История войны и владычества русских на Кавказе. Георгиевский трактат и последующее присоединение Грузии. Том 3 — страница 107 из 153

Глава 13

Происшествия в Персии после смерти Ага-Магомет-хана. Баба-хан. Взгляд императора Павла I на дела наши с Персией. Отправление посланника Коваленским в Тегеран. Слухи о намерении персиян вторгнуться в Грузию. Прибытие в Тифлис персидского посланника. Фирман Баба-хана царю Георгию. Возвращение нашего посланника из Тегерана. Письмо Ибраим-хана Коваленскому. Командирование новых войск в Грузию. Прибытие в Тифлис полка генерал-майора Гулякова и встреча, ему сделанная. Раздоры в царском семействе. Отозвание Коваленского и уничтожение должности министра при дворе царя Грузинского


После умерщвления Ага-Магомет-хана на персидский престол вступил племянник его Баба-хан.

– Я пролил всю эту кровь для того, – говаривал Ага-Магомет-хан, в оправдание своих жестокостей, – чтобы Баба-хан мог царствовать спокойно.

Погибший от руки убийцы властитель Персии всю жизнь свою преследовал две цели: первою и самою главною его целью было утверждение собственной власти, второю – утверждение ее в своей фамилии или, лучше сказать, в своем племени.

В Персии владеют ныне престолом потомки турок, оставивших свое отечество и переселившихся в Персию во время шаха Аббаса Великого, назвавшего их каджарами.

Каджары разделяются на два рода: первый известен под именем деванлу, а второй – кованлу. Из последнего рода происходил и Ага-Магомет-хан.

■ **Сохранённые записи данных**:

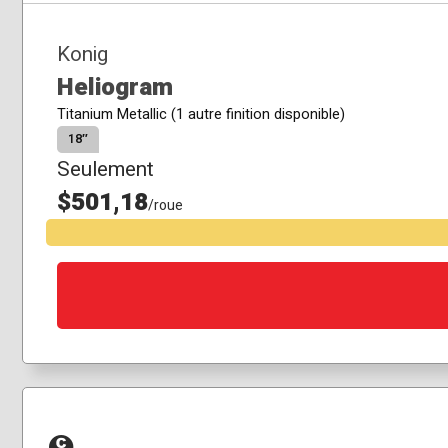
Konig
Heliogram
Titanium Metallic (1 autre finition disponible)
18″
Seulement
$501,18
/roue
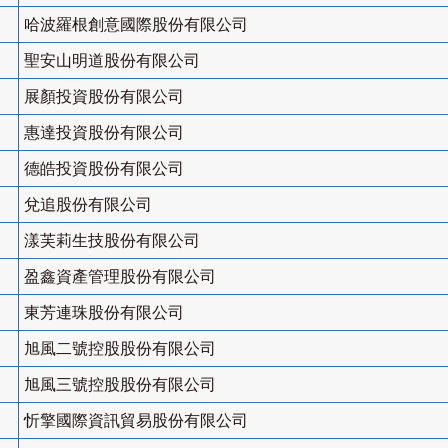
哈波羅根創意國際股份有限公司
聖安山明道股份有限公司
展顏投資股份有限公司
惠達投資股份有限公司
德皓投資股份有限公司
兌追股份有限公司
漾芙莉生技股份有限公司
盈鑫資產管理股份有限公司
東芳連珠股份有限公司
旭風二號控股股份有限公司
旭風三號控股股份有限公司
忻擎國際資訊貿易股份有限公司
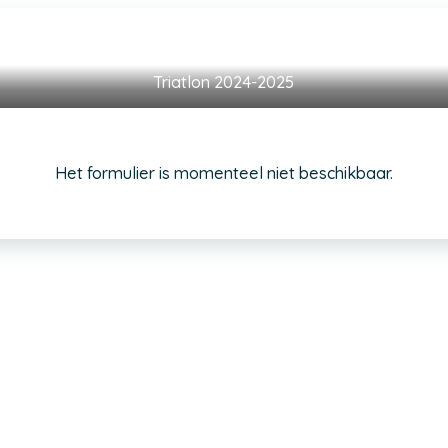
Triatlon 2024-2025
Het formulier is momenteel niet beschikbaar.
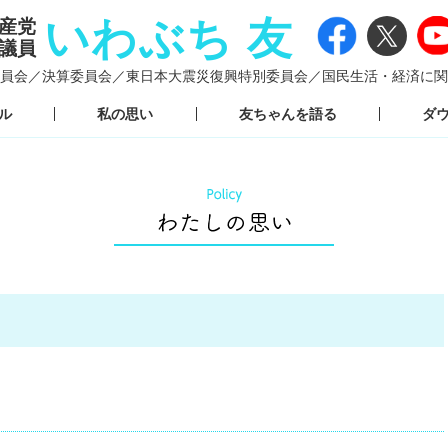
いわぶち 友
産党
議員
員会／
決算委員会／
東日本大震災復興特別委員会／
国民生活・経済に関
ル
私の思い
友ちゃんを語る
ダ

* * *

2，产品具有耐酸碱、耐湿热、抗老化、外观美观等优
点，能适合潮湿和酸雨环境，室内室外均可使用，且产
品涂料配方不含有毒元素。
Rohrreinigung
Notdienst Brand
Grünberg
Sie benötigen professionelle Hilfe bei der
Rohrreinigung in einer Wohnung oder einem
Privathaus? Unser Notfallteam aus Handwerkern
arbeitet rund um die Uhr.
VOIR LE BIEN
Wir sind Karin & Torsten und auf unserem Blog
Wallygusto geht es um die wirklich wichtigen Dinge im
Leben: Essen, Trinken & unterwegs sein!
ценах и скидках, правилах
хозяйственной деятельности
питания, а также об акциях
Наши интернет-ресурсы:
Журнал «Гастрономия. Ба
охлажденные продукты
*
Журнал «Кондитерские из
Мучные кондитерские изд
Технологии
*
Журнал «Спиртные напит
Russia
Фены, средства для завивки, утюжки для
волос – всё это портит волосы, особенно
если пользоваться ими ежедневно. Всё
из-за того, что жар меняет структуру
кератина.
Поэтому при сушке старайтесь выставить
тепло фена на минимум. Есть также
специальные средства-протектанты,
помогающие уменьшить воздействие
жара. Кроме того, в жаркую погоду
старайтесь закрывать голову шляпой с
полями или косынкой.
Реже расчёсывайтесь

■ **ЗАДАНИЕ 1**:
Перепишите часть сохранённых записей, которая открывается строкой с «2，产品具有耐酸碱、耐湿热、抗老化、外观美观等优» и завершается строкой с «Поэтому при сушке старайтесь выставить». Замените в ней «Журнал» на «Издание», а всё прочее сохраните без изменений.
■ **ЗАДАНИЕ 2**:
Напишите продолжение отрывка о каджарах и воцарении Баба-хана, начиная после его последней фразы.

■ **ОЖИДАЕМЫЙ ОТВЕТ 1**:
2，产品具有耐酸碱、耐湿热、抗老化、外观美观等优
点，能适合潮湿和酸雨环境，室内室外均可使用，且产
品涂料配方不含有毒元素。
Rohrreinigung
Notdienst Brand
Grünberg
Sie benötigen professionelle Hilfe bei der
Rohrreinigung in einer Wohnung oder einem
Privathaus? Unser Notfallteam aus Handwerkern
arbeitet rund um die Uhr.
VOIR LE BIEN
Wir sind Karin & Torsten und auf unserem Blog
Wallygusto geht es um die wirklich wichtigen Dinge im
Leben: Essen, Trinken & unterwegs sein!
ценах и скидках, правилах
хозяйственной деятельности
питания, а также об акциях
Наши интернет-ресурсы:
Издание «Гастрономия. Ба
охлажденные продукты
*
Издание «Кондитерские из
Мучные кондитерские изд
Технологии
*
Издание «Спиртные напит
Russia
Фены, средства для завивки, утюжки для
волос – всё это портит волосы, особенно
если пользоваться ими ежедневно. Всё
из-за того, что жар меняет структуру
кератина.
Поэтому при сушке старайтесь выставить

■ **ОЖИДАЕМЫЙ ОТВЕТ 2**:
Назначив преемником своим племянника Баба-хана (впоследствии царствующий Фехт-Али-шах), Ага-Магомет-хан с самых ранних лет употреблял его в дела государственные и юношей назначил на важный пост правителя Фарсиса.

Рассказывают, что перед походом в Азербайджан гадатели или оракулы предсказывали Ага-Магомет-хану скорую кончину. Сначала он смеялся над этим, но потом оставил правителем в Тегеране одного из самых преданнейших себе и приказал ему, в случае кончины, не впускать никого в город, кроме Баба-хана, назначенного наследником[509].

Ага-Магомет-хан знал, по собственному опыту, как трудно упрочение власти в такой стране, какою была тогда Персия, и потому желал передать своему преемнику престол окончательно упроченный, государство устроенное и вполне подчиненное власти шахов из нового поколения.

Бывший шах не стеснялся в выборе средств для достижения таких видов. Трое из братьев его удалились из Персии, и один был ослеплен. Уцелел только Джафар-Кули-хан, и то потому, что сам Ага-Магомет-хан обязан был ему троном.

Зная предприимчивый и решительный характер Джафара, Ага-Магомет-хан не доверял, чтобы он легко покорился племяннику, которого шах избрал будущим повелителем Ирана.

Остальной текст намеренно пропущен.